Items from a data source:
=======
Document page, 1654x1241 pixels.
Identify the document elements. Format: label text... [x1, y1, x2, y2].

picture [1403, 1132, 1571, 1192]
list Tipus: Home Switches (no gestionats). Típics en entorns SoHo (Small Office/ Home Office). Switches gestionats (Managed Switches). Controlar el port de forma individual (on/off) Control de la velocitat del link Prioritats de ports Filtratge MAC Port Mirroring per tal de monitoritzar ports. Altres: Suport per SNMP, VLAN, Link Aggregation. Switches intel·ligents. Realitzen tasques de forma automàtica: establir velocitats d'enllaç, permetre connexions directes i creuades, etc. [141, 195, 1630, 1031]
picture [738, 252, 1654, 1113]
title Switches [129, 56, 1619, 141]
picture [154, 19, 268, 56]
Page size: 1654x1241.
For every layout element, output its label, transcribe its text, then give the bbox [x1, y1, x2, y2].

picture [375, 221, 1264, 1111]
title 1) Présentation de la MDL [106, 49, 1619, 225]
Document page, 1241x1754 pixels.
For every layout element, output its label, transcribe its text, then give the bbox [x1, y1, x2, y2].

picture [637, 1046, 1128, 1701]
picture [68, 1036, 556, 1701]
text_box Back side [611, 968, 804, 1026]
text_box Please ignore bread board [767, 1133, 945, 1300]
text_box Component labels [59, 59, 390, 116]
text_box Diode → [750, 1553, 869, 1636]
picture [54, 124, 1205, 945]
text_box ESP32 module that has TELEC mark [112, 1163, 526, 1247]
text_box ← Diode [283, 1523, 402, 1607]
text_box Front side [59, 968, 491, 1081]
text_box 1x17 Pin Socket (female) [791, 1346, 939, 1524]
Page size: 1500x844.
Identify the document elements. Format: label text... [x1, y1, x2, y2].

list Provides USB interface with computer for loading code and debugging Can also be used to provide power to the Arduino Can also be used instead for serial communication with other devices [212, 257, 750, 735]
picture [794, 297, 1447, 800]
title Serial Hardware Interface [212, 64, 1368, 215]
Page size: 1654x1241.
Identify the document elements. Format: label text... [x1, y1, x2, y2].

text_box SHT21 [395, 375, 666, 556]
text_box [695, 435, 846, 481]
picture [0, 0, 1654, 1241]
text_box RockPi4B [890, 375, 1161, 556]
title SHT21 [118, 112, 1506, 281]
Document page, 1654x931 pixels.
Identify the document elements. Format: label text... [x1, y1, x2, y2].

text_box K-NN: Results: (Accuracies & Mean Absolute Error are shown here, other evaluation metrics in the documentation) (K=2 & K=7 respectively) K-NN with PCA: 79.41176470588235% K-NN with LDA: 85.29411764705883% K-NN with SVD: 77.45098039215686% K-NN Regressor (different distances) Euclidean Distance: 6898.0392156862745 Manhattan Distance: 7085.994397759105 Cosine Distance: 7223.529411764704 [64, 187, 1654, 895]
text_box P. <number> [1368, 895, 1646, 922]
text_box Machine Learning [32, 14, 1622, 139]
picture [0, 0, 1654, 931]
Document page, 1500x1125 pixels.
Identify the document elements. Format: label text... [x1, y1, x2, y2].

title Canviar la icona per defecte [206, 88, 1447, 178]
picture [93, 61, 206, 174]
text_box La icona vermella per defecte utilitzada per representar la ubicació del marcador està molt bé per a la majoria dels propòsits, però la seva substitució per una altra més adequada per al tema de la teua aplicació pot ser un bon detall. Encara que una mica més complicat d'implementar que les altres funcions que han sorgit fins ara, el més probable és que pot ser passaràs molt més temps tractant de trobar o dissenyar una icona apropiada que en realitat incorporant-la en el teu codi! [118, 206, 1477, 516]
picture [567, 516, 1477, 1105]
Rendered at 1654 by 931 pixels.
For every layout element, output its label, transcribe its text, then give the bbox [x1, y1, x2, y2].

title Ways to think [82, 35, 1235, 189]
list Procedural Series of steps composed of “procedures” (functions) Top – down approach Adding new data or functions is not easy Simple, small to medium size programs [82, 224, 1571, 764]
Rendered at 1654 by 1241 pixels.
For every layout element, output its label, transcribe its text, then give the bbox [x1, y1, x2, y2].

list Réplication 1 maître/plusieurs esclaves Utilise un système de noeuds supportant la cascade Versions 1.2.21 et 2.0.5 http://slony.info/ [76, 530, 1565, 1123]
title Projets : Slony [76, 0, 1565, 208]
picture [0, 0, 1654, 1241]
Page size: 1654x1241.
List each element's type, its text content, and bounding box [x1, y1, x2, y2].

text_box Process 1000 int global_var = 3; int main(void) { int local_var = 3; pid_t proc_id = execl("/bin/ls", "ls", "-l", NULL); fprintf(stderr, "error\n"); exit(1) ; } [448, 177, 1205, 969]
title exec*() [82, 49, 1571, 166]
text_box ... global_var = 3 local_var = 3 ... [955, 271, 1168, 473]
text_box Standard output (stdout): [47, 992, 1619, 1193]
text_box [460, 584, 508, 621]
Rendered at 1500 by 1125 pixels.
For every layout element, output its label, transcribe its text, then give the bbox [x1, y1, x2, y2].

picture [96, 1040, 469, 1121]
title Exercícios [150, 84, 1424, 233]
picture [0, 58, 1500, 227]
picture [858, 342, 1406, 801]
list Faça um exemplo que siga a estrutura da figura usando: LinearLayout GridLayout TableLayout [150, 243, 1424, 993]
=======
--- Task description ---
Reproduce all of the data above verbatim, line for line.

--- Answer ---
Document page, 1654x1241 pixels.
Identify the document elements. Format: label text... [x1, y1, x2, y2].

picture [1403, 1132, 1571, 1192]
list Tipus: Home Switches (no gestionats). Típics en entorns SoHo (Small Office/ Home Office). Switches gestionats (Managed Switches). Controlar el port de forma individual (on/off) Control de la velocitat del link Prioritats de ports Filtratge MAC Port Mirroring per tal de monitoritzar ports. Altres: Suport per SNMP, VLAN, Link Aggregation. Switches intel·ligents. Realitzen tasques de forma automàtica: establir velocitats d'enllaç, permetre connexions directes i creuades, etc. [141, 195, 1630, 1031]
picture [738, 252, 1654, 1113]
title Switches [129, 56, 1619, 141]
picture [154, 19, 268, 56]
Page size: 1654x1241.
For every layout element, output its label, transcribe its text, then give the bbox [x1, y1, x2, y2].

picture [375, 221, 1264, 1111]
title 1) Présentation de la MDL [106, 49, 1619, 225]
Document page, 1241x1754 pixels.
For every layout element, output its label, transcribe its text, then give the bbox [x1, y1, x2, y2].

picture [637, 1046, 1128, 1701]
picture [68, 1036, 556, 1701]
text_box Back side [611, 968, 804, 1026]
text_box Please ignore bread board [767, 1133, 945, 1300]
text_box Component labels [59, 59, 390, 116]
text_box Diode → [750, 1553, 869, 1636]
picture [54, 124, 1205, 945]
text_box ESP32 module that has TELEC mark [112, 1163, 526, 1247]
text_box ← Diode [283, 1523, 402, 1607]
text_box Front side [59, 968, 491, 1081]
text_box 1x17 Pin Socket (female) [791, 1346, 939, 1524]
Page size: 1500x844.
Identify the document elements. Format: label text... [x1, y1, x2, y2].

list Provides USB interface with computer for loading code and debugging Can also be used to provide power to the Arduino Can also be used instead for serial communication with other devices [212, 257, 750, 735]
picture [794, 297, 1447, 800]
title Serial Hardware Interface [212, 64, 1368, 215]
Page size: 1654x1241.
Identify the document elements. Format: label text... [x1, y1, x2, y2].

text_box SHT21 [395, 375, 666, 556]
text_box [695, 435, 846, 481]
picture [0, 0, 1654, 1241]
text_box RockPi4B [890, 375, 1161, 556]
title SHT21 [118, 112, 1506, 281]
Document page, 1654x931 pixels.
Identify the document elements. Format: label text... [x1, y1, x2, y2].

text_box K-NN: Results: (Accuracies & Mean Absolute Error are shown here, other evaluation metrics in the documentation) (K=2 & K=7 respectively) K-NN with PCA: 79.41176470588235% K-NN with LDA: 85.29411764705883% K-NN with SVD: 77.45098039215686% K-NN Regressor (different distances) Euclidean Distance: 6898.0392156862745 Manhattan Distance: 7085.994397759105 Cosine Distance: 7223.529411764704 [64, 187, 1654, 895]
text_box P. <number> [1368, 895, 1646, 922]
text_box Machine Learning [32, 14, 1622, 139]
picture [0, 0, 1654, 931]
Document page, 1500x1125 pixels.
Identify the document elements. Format: label text... [x1, y1, x2, y2].

title Canviar la icona per defecte [206, 88, 1447, 178]
picture [93, 61, 206, 174]
text_box La icona vermella per defecte utilitzada per representar la ubicació del marcador està molt bé per a la majoria dels propòsits, però la seva substitució per una altra més adequada per al tema de la teua aplicació pot ser un bon detall. Encara que una mica més complicat d'implementar que les altres funcions que han sorgit fins ara, el més probable és que pot ser passaràs molt més temps tractant de trobar o dissenyar una icona apropiada que en realitat incorporant-la en el teu codi! [118, 206, 1477, 516]
picture [567, 516, 1477, 1105]
Rendered at 1654 by 931 pixels.
For every layout element, output its label, transcribe its text, then give the bbox [x1, y1, x2, y2].

title Ways to think [82, 35, 1235, 189]
list Procedural Series of steps composed of “procedures” (functions) Top – down approach Adding new data or functions is not easy Simple, small to medium size programs [82, 224, 1571, 764]
Rendered at 1654 by 1241 pixels.
For every layout element, output its label, transcribe its text, then give the bbox [x1, y1, x2, y2].

list Réplication 1 maître/plusieurs esclaves Utilise un système de noeuds supportant la cascade Versions 1.2.21 et 2.0.5 http://slony.info/ [76, 530, 1565, 1123]
title Projets : Slony [76, 0, 1565, 208]
picture [0, 0, 1654, 1241]
Page size: 1654x1241.
List each element's type, its text content, and bounding box [x1, y1, x2, y2].

text_box Process 1000 int global_var = 3; int main(void) { int local_var = 3; pid_t proc_id = execl("/bin/ls", "ls", "-l", NULL); fprintf(stderr, "error\n"); exit(1) ; } [448, 177, 1205, 969]
title exec*() [82, 49, 1571, 166]
text_box ... global_var = 3 local_var = 3 ... [955, 271, 1168, 473]
text_box Standard output (stdout): [47, 992, 1619, 1193]
text_box [460, 584, 508, 621]
Rendered at 1500 by 1125 pixels.
For every layout element, output its label, transcribe its text, then give the bbox [x1, y1, x2, y2].

picture [96, 1040, 469, 1121]
title Exercícios [150, 84, 1424, 233]
picture [0, 58, 1500, 227]
picture [858, 342, 1406, 801]
list Faça um exemplo que siga a estrutura da figura usando: LinearLayout GridLayout TableLayout [150, 243, 1424, 993]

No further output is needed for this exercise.